## PROBLEM:
Go through the listing beneath this task and return every line that carries the string "fruit".

---+---

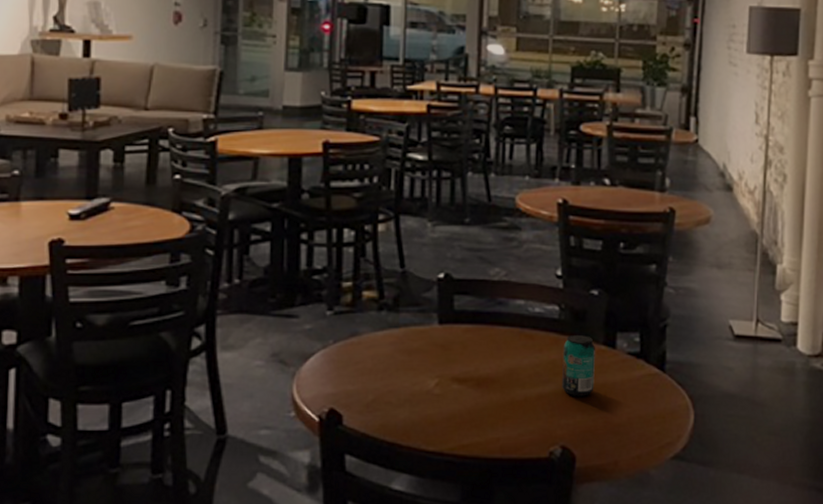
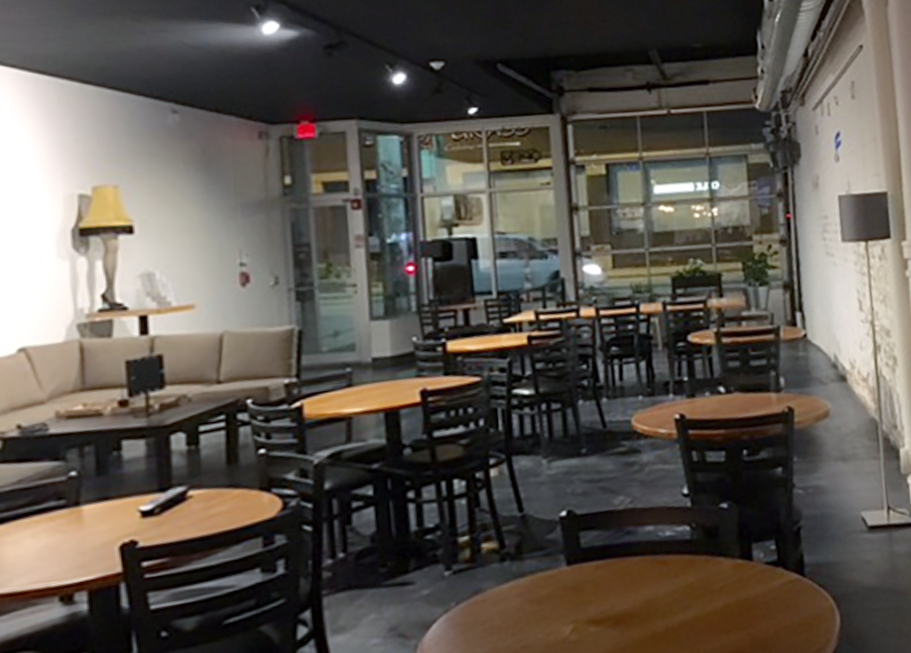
beverage can: present [562,334,596,396] -> none [699,551,737,618]

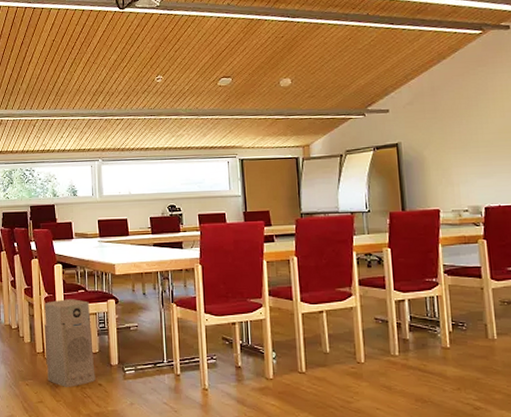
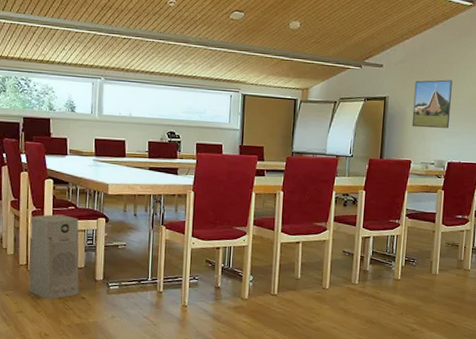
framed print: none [429,116,478,172] -> present [411,79,453,128]

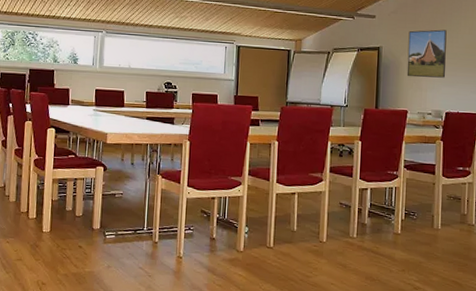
air purifier: present [28,214,79,299] -> none [29,162,78,247]

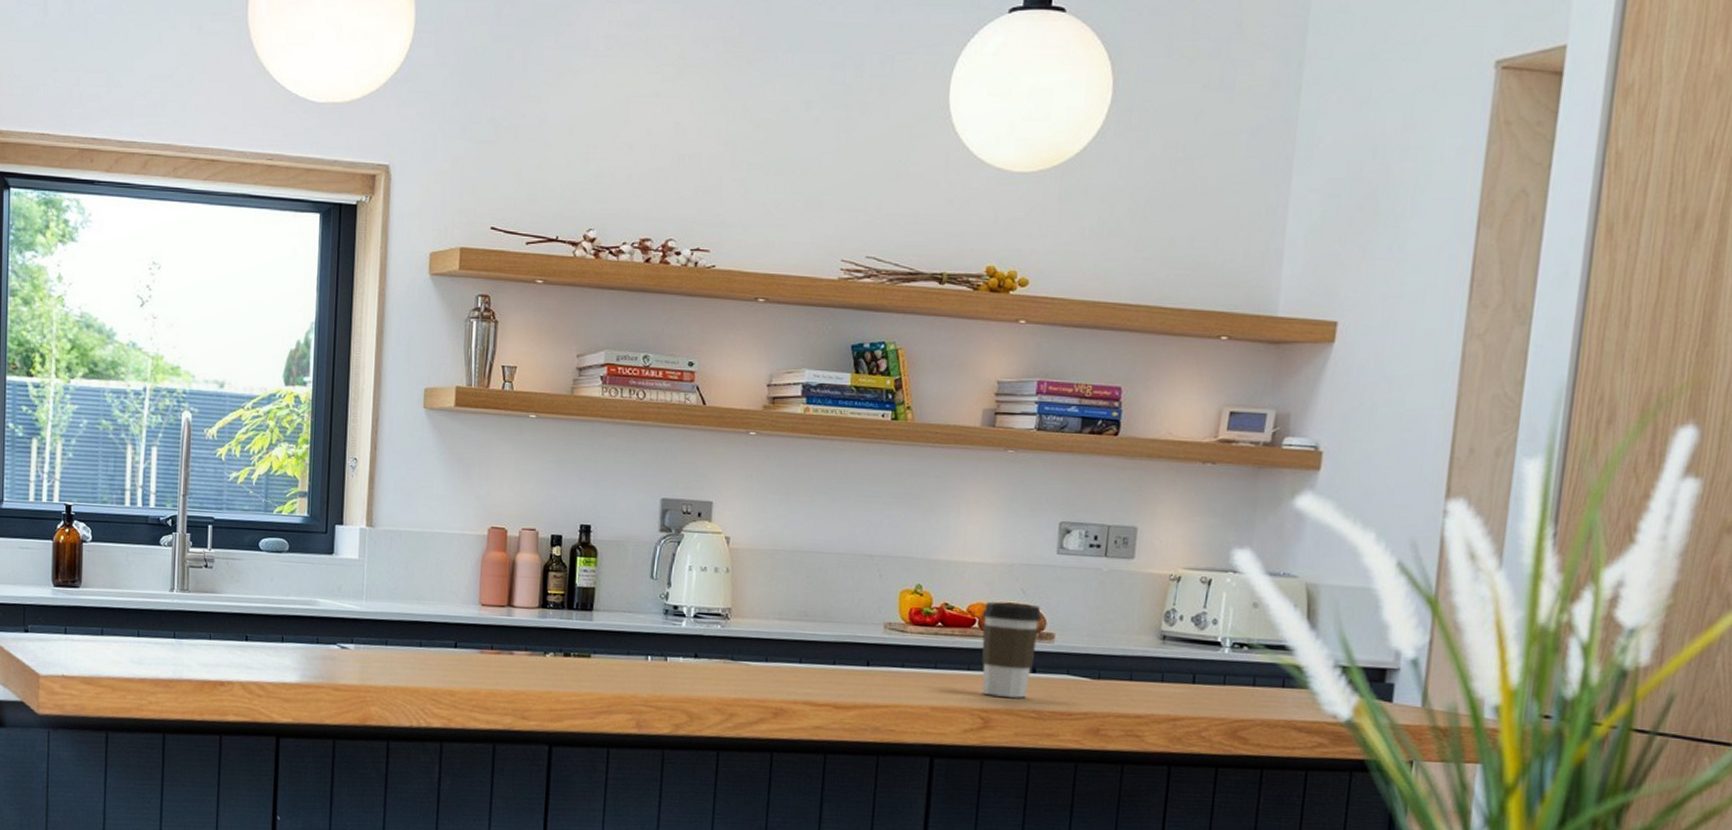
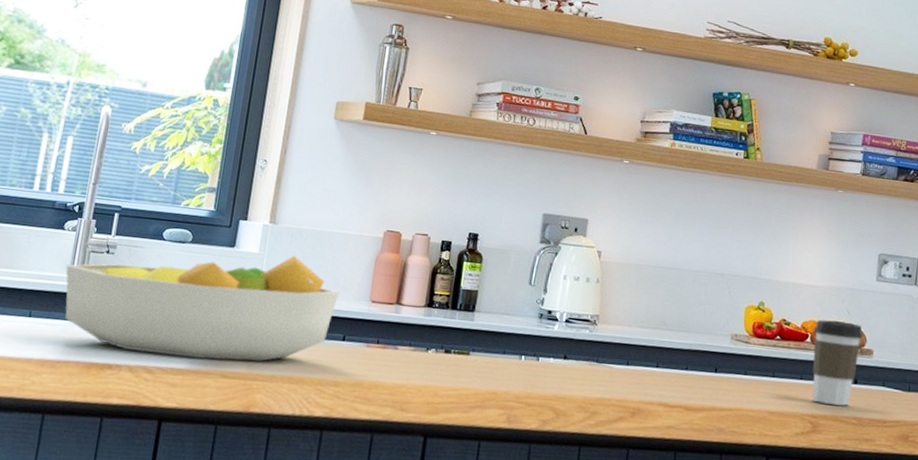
fruit bowl: none [167,559,446,673] -> present [65,255,339,362]

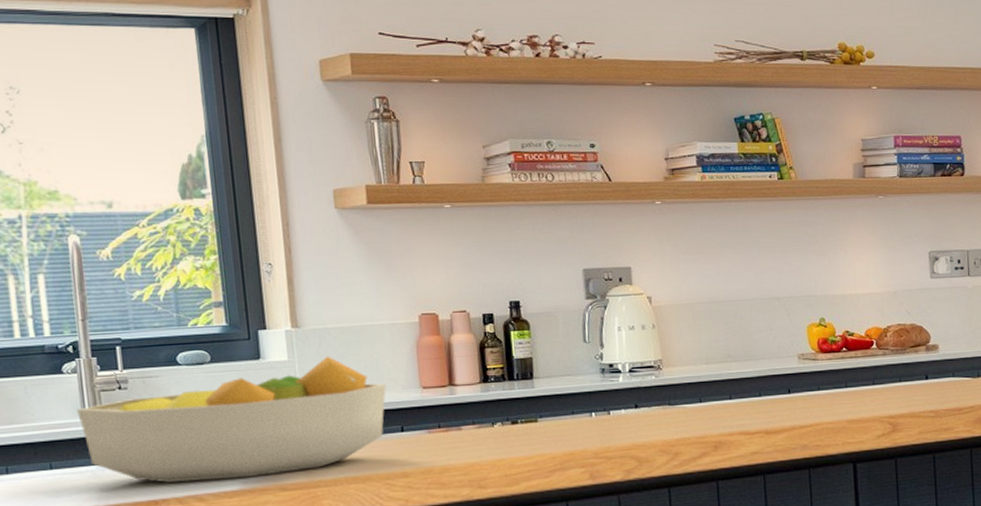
coffee cup: present [812,319,863,406] -> none [877,322,926,404]

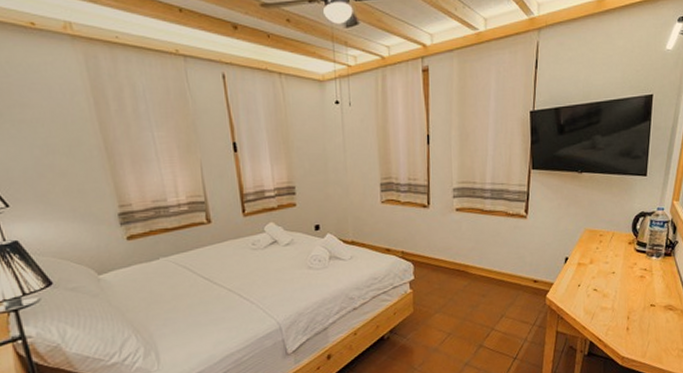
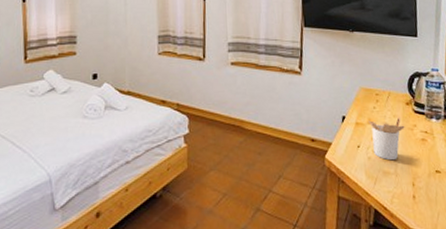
utensil holder: none [590,256,625,297] -> present [368,117,405,161]

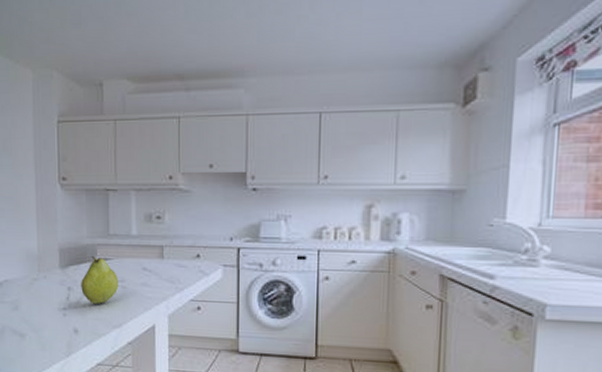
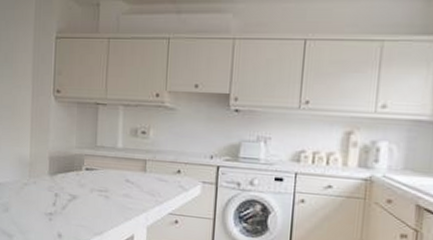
fruit: present [81,256,119,304] -> none [67,166,103,212]

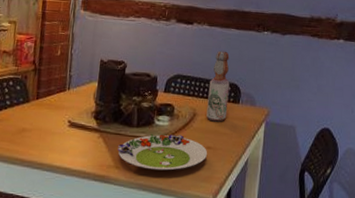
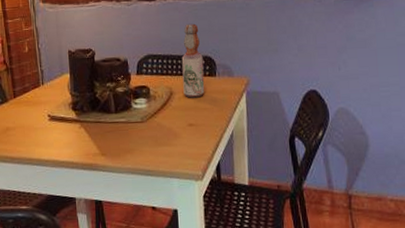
salad plate: present [117,134,208,171] -> none [100,115,191,153]

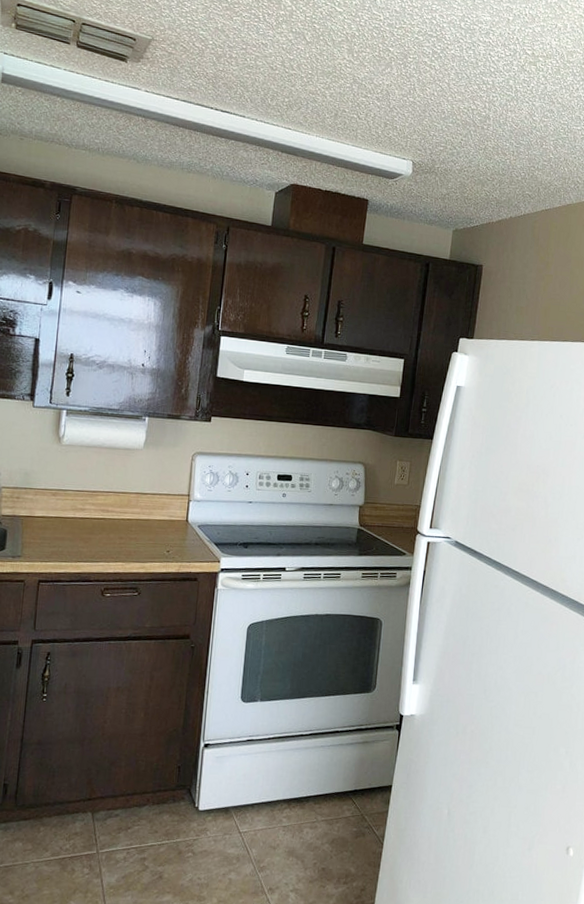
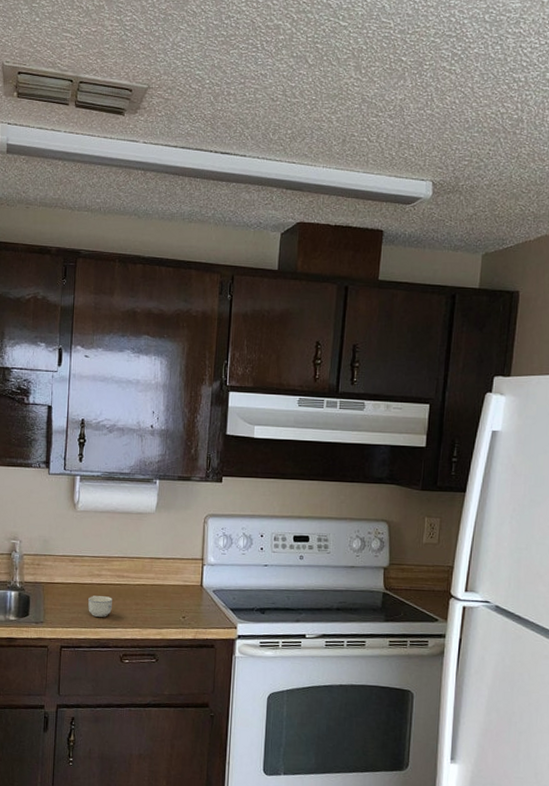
cup: none [69,529,96,551] -> present [88,595,112,617]

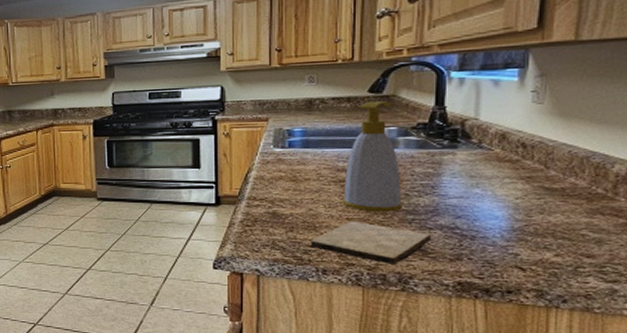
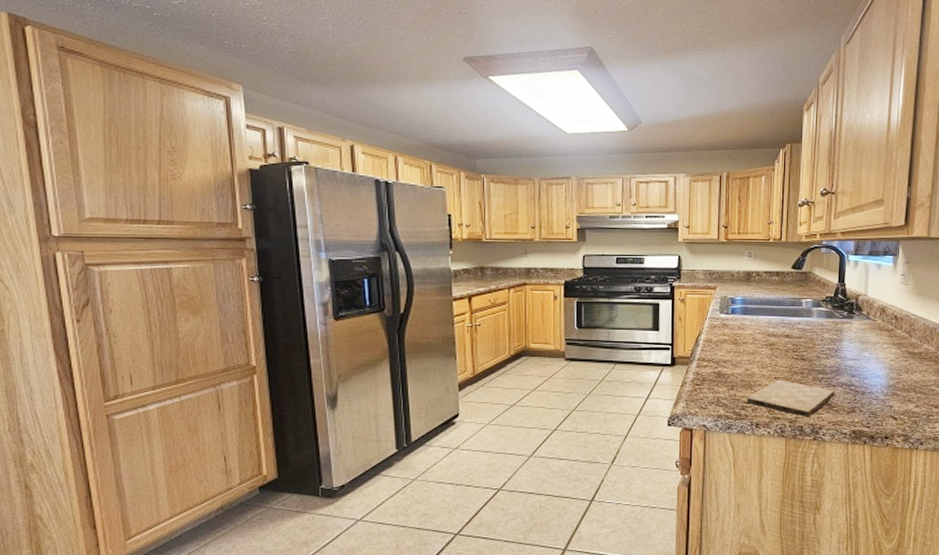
soap bottle: present [342,101,402,212] -> none [771,277,815,372]

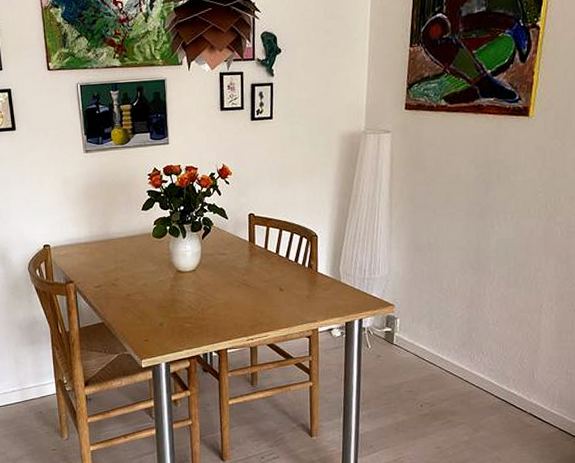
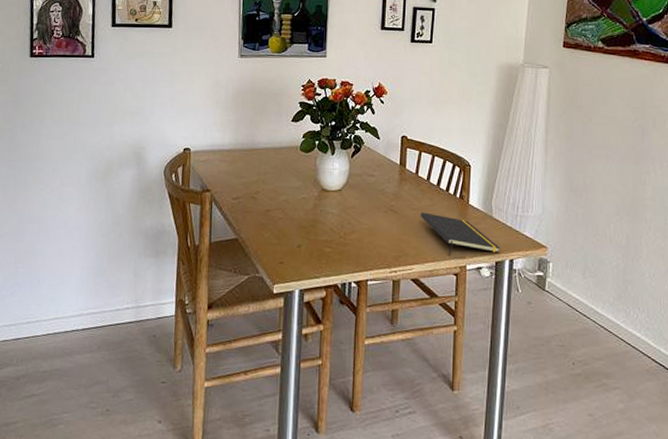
notepad: none [271,283,349,321] -> present [420,212,500,256]

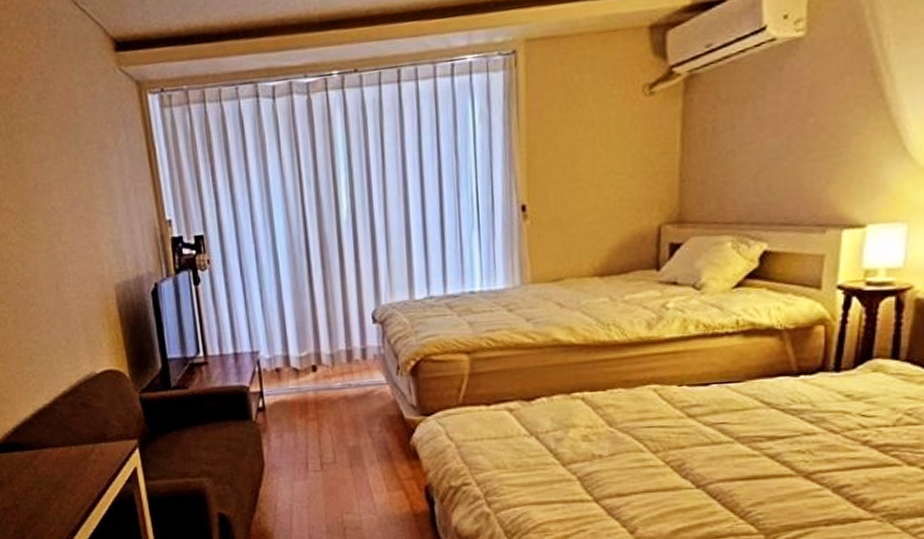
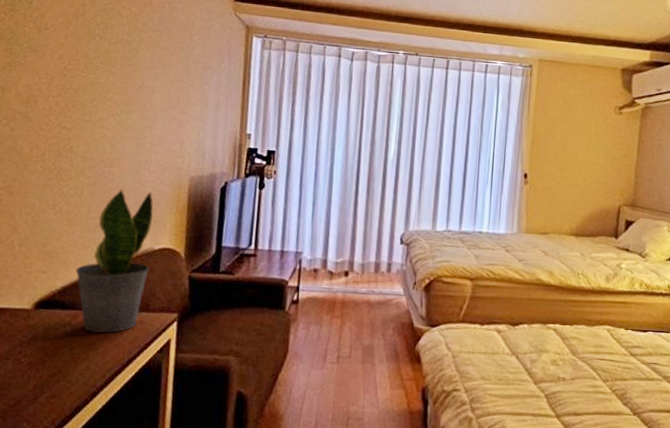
potted plant: none [22,309,98,470] -> present [75,188,154,333]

---+---

## EXERCISE RESULT:
fruit bowl: none [167,559,446,673] -> present [65,255,339,362]
fruit: present [81,256,119,304] -> none [67,166,103,212]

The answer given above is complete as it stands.